97 : FF7, premier FF à ne pas sortir sur une console Nintendo, et premier blockbuster de l'histoire du RPG console (30 millions de dollars de budget, une centaine de personnes impliquées), permet à la PSOne de distancer irrémédiablement la Saturn au Japon, alors que les deux machines étaient auparavant au coude à coude. Il impose enfin le RPG dans l'imaginaire des joueurs occidentaux, jusque là imperméables au genre, et devient l'un des plus gros succès PSOne avec 8 millions d'ex vendus.

00 : L'Academy of Interactive Arts and Sciences, composée de professionnels, remet à Sakaguchi un prix récompensant l'ensemble de sa carrière –l'équivalent vidéo-ludique de l'oscar d'honneur.
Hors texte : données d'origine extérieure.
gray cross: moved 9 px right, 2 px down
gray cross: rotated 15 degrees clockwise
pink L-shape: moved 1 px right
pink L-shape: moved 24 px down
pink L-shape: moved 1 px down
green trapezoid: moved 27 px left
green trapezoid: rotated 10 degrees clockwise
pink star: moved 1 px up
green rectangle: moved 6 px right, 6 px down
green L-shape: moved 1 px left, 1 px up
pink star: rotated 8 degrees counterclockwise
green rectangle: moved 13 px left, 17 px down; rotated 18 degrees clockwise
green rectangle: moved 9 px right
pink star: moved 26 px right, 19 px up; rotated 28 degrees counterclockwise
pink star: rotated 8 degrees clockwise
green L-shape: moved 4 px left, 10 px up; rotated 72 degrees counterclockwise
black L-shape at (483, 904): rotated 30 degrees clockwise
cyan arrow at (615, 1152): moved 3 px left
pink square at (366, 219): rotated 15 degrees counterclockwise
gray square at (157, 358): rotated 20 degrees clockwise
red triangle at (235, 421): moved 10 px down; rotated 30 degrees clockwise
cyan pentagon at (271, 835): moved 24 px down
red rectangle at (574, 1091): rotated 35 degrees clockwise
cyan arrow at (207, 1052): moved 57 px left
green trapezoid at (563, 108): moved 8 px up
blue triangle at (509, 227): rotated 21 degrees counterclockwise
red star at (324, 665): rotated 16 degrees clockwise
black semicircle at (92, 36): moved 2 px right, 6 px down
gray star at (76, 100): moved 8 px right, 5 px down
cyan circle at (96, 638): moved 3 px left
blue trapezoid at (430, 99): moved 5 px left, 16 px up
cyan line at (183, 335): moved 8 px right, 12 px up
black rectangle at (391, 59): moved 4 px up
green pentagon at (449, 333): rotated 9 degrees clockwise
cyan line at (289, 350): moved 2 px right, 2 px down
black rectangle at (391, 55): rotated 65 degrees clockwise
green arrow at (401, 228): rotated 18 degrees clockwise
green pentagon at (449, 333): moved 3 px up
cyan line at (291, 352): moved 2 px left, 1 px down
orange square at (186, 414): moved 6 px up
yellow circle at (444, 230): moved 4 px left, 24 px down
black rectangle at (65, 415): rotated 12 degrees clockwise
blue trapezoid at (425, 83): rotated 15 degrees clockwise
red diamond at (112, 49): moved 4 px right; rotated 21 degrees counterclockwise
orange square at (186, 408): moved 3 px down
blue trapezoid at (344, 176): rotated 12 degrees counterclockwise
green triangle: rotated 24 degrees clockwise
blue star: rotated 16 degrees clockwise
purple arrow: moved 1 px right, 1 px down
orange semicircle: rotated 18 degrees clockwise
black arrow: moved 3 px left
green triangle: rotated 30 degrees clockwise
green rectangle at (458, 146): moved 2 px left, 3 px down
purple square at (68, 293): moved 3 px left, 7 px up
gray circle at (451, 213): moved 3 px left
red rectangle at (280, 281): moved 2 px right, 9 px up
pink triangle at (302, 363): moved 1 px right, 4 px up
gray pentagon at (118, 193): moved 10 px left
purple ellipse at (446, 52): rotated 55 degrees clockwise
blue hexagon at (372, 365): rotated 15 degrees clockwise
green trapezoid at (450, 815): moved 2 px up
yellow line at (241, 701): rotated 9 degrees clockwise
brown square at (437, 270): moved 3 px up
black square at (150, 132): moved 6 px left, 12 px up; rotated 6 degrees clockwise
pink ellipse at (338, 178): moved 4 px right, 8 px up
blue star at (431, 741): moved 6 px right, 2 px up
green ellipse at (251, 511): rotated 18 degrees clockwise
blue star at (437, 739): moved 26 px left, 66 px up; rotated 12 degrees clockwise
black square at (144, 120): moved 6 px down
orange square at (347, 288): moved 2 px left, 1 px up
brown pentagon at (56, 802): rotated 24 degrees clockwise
01 : Réalise le film Final Fantasy : The Spirits Within, en production depuis quatre ans, et qui rapporte seulement 32 millions de dollars aux Etats-Unis alors qu'il en a coûté 137.

02 : Suite à l'échec du film FF, il démissionne du poste de vice-président de Square qu'il occupait depuis 91 et devient consultant et producteur exécutif extérieur.

02 : Fan d'Everquest, il fait de FF11 (PS2, PC) un MMORPG, dont une grande partie du contenu narratif naît des interactions entre les joueurs.

>>> Sakaguchi est un grand cinéphile, proche de Cameron par l'ampleur des moyens qu'il déploie, les univers SF et fantastiques qu'il affectionne, et la fusion de grand spectacle et d'intimisme à quoi il aspire.